_EXERCISE SET:_
A. Answer these questions using the passage on the Longman and Kooyong seats.
(i) Despite what margin did the LNP lose Longman in 2016?
(ii) By what result did Josh Frydenberg win Kooyong in 2016?
(iii) What was Frydenberg's result in Kooyong in 2019?
B. From the passage on the Longman and Kooyong seats, copy the text starting at "One of the bigger" and ending at "53%, after preferences.".

_PASSAGE TO READ:_
»»

One of the bigger surprises two straight Australian elections was the seat of Longman. In 2016, the LNP lost it despite a 7% margin (in Australian terms, a 57-43 seat after preferences is on a 7% margin - no, I don't write the rules), a shocking result. After a 2018 byelection saw a sizable swing to Labor, everyone and their brother thought Labor was home and dry in the seat, such that you could get the LNP at 6/1 to win the seat the day before the election. And then they won it with a sizable swing back, returning the seat to a comfortable margin with the LNP at just over 53%, after preferences.
Down a couple of states, you hit the Melbourne seat of Kooyong, held by the now-Treasurer Josh Frydenberg. In 2013, he won it 61/39, a lead which expanded to 63/37 in 2016 despite a national swing against the Coalition. Then, in 2019, despite a national swing to the Coalition, his margin took a sharp fall - down to 56/44.
What's interesting about both Kooyong and Longman is that the 2019 results are not particularly surprising given where they were in 2013 - the Coalition bled a couple of points nationally, so it's unsurprising both seats were more red after two terms in office than at their inauguration after 6 hard years of Rudd/Gillard/Rudd. However, both results look more surprising in the context of 2016 - Frydenberg's seat looking more safe than it really was, and Longman obviously flipping for a term before coming back. The thing is, with hindsight, it all makes sense.

««

_INPUT DATA:_

»»

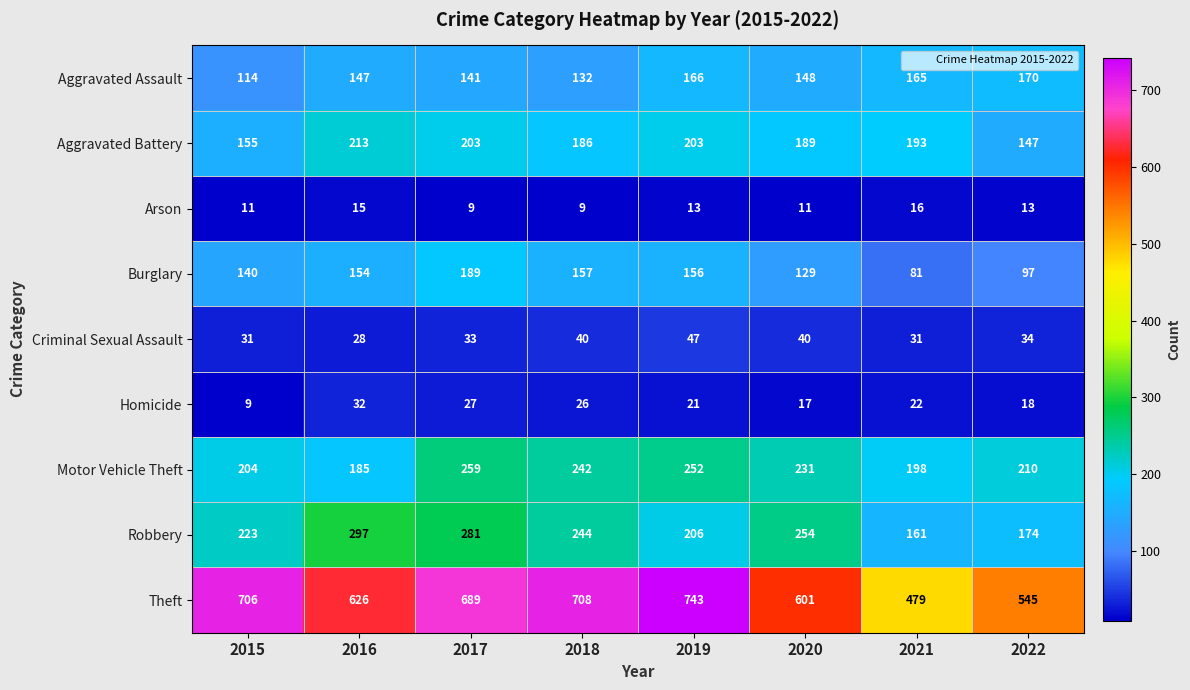

What is the total value across all series at 2017?

1831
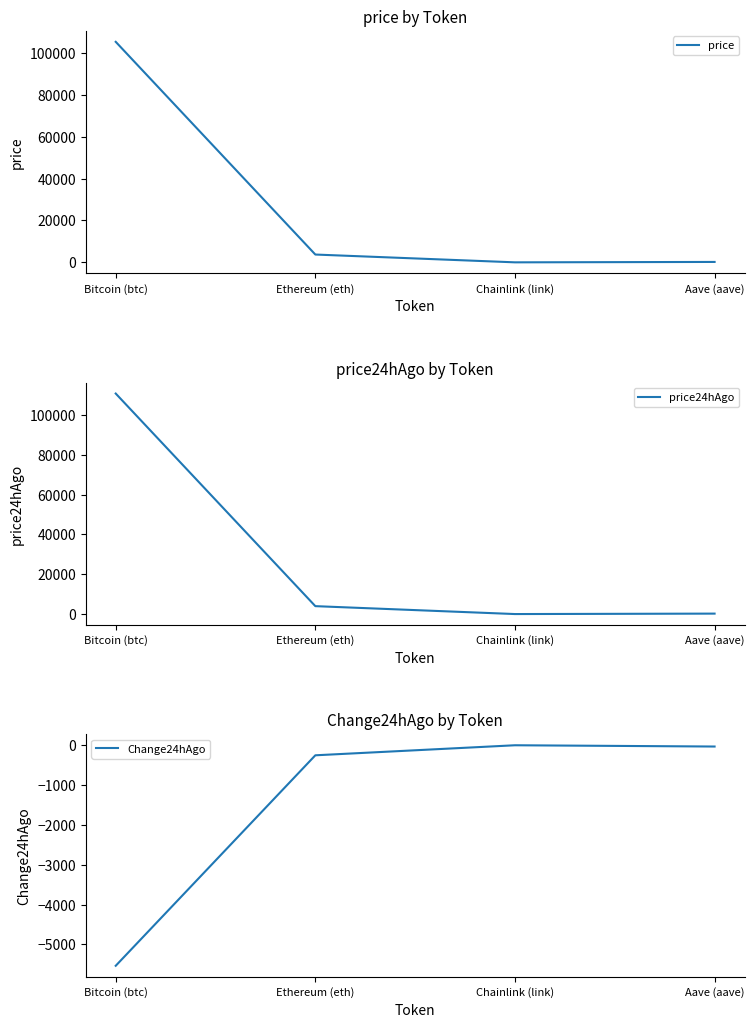

The price series shows 15.9 at Chainlink (link). True or false?

True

««

_SOLUTIONS TO THE EXERCISE:_
A.
(i) 7%
(ii) 63/37
(iii) 56/44

B.
One of the bigger surprises two straight Australian elections was the seat of Longman. In 2016, the LNP lost it despite a 7% margin (in Australian terms, a 57-43 seat after preferences is on a 7% margin - no, I don't write the rules), a shocking result. After a 2018 byelection saw a sizable swing to Labor, everyone and their brother thought Labor was home and dry in the seat, such that you could get the LNP at 6/1 to win the seat the day before the election. And then they won it with a sizable swing back, returning the seat to a comfortable margin with the LNP at just over 53%, after preferences.